■ **TASK INSTRUCTIONS**: Starting from the line that contains "MOSFET模块，华东SiC碳化硅MOSFET，苏州SiC碳化", reproduce each line exactly through the end of the material, and include no other lines.

■ **EXERCISE MATERIALS**:
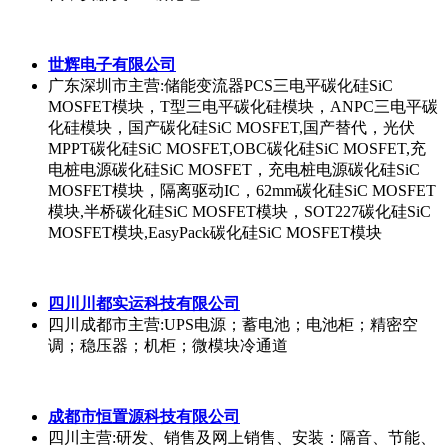
珠海安博复合材料科技有限公司
广东珠海市
主营:复合材料产品设计
Mader 集团
上海
主营:涂料&复合材料、树脂&添加剂
上海保迪增浩有限公司碳化硅MOSFET业务部
上海
主营:上海SiC碳化硅MOSFET，上海国产SiC碳化硅
MOSFET模块，华东SiC碳化硅MOSFET，苏州SiC碳化
硅MOSFET，无锡SiC碳化硅MOSFET，杭州SiC碳化硅
MOSFET，自主可控SiC碳化硅MOSFET，国产SiC碳化
硅MOSFET，OBC车载SiC碳化硅MOSFET，储能变流
器PCS碳化硅MOSFET模块，充电桩电源模块碳化硅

■ **EXERCISE ANSWER**:
MOSFET模块，华东SiC碳化硅MOSFET，苏州SiC碳化
硅MOSFET，无锡SiC碳化硅MOSFET，杭州SiC碳化硅
MOSFET，自主可控SiC碳化硅MOSFET，国产SiC碳化
硅MOSFET，OBC车载SiC碳化硅MOSFET，储能变流
器PCS碳化硅MOSFET模块，充电桩电源模块碳化硅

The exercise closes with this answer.